New York Alert, sinking due to rising sea levels and the weight of skyscrapers
New York City is threatened by more than just rising sea levelsdue to climate change, But also because of the enormous weight of skyscrapers Which destroys the city built on three islands. That’s the warning raised in new research published in the journal Earth’s Future, which records how one million buildings in New York, which have a collective weight of 1.7 trillion pounds, the equivalent of 140 million elephants, are sinking the city in at a rate of 1-2 millimeters per year which doubles. in some areas.
the The water level around the city has risen by 9 cm from 1950 to today And by the end of the century, severe floods are expected to be four times more than they are now, due to the combination of this increase in flood waters and an increase in the strength of hurricanes, also caused by climate change.
“A large population of 8.4 million people faces varying levels of flood risk in New York,” reads the research, which recalls how two recent hurricanes, Sandy in 2012 and Ida in 2021, killed many people and caused significant damage.
Then search points as with New York Many other coastal cities around the world will share this risk With the worsening climate crisis.
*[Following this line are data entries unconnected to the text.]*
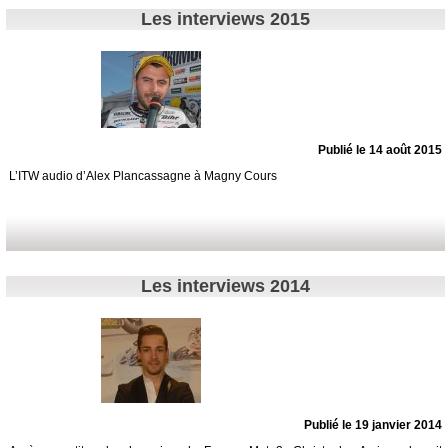
Les interviews 2015
Publié le 14 août 2015
L’ITW audio d’Alex Plancassagne à Magny Cours
Les interviews 2014
Publié le 19 janvier 2014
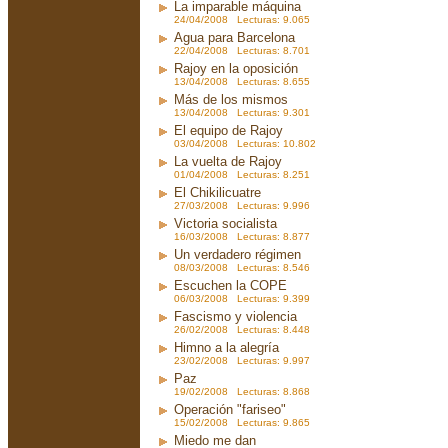
La imparable máquina
24/04/2008 Lecturas: 9.065
Agua para Barcelona
22/04/2008 Lecturas: 8.701
Rajoy en la oposición
13/04/2008 Lecturas: 8.655
Más de los mismos
13/04/2008 Lecturas: 9.301
El equipo de Rajoy
03/04/2008 Lecturas: 10.802
La vuelta de Rajoy
01/04/2008 Lecturas: 8.251
El Chikilicuatre
27/03/2008 Lecturas: 9.996
Victoria socialista
16/03/2008 Lecturas: 8.877
Un verdadero régimen
08/03/2008 Lecturas: 8.546
Escuchen la COPE
06/03/2008 Lecturas: 9.399
Fascismo y violencia
26/02/2008 Lecturas: 8.448
Himno a la alegría
23/02/2008 Lecturas: 9.997
Paz
19/02/2008 Lecturas: 8.868
Operación "fariseo"
15/02/2008 Lecturas: 9.865
Miedo me dan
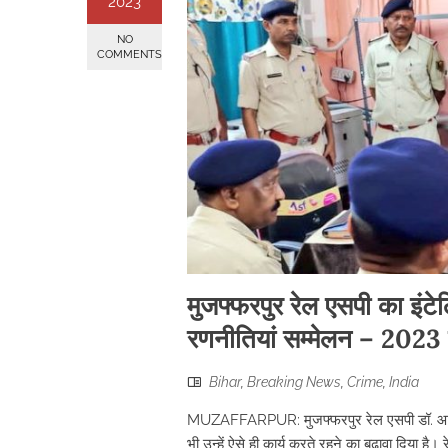
2023
NO
COMMENTS
मुजफ्फरपुर रेल एसपी का इंटेलिज
रणनीतियां सम्मेलन – 2023 में
Bihar
,
Breaking News
,
Crime
,
India
MUZAFFARPUR: मुजफ्फरपुर रेल एसपी डॉ. आशीष की 
भी उन्हें ऐसे ही कार्य करते रहने का बढ़ावा दिया ह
The research continues: “The combination of man-made tectonic subsidence, sea level rise and increased hurricane intensity is causing problems in coastal and riparian regions to accelerate.”
Regarding, however, sinking due to the weight of skyscrapers, geologists have explained that New York’s subsoil is made of various materials, from solid layers of shale to a mixture of sand and clay. “The softer the ground, the greater the stress created by the buildings,” explains Tom Parson, a USGS geophysicist who led the research, stressing that “it wasn’t a mistake to build these huge buildings in New York but you have to keep in mind that when You build something, it pushes the ground down a little bit more.”
“There is no reason to panic immediately – but it is an ongoing process that increases the risk of flooding,” he concluded.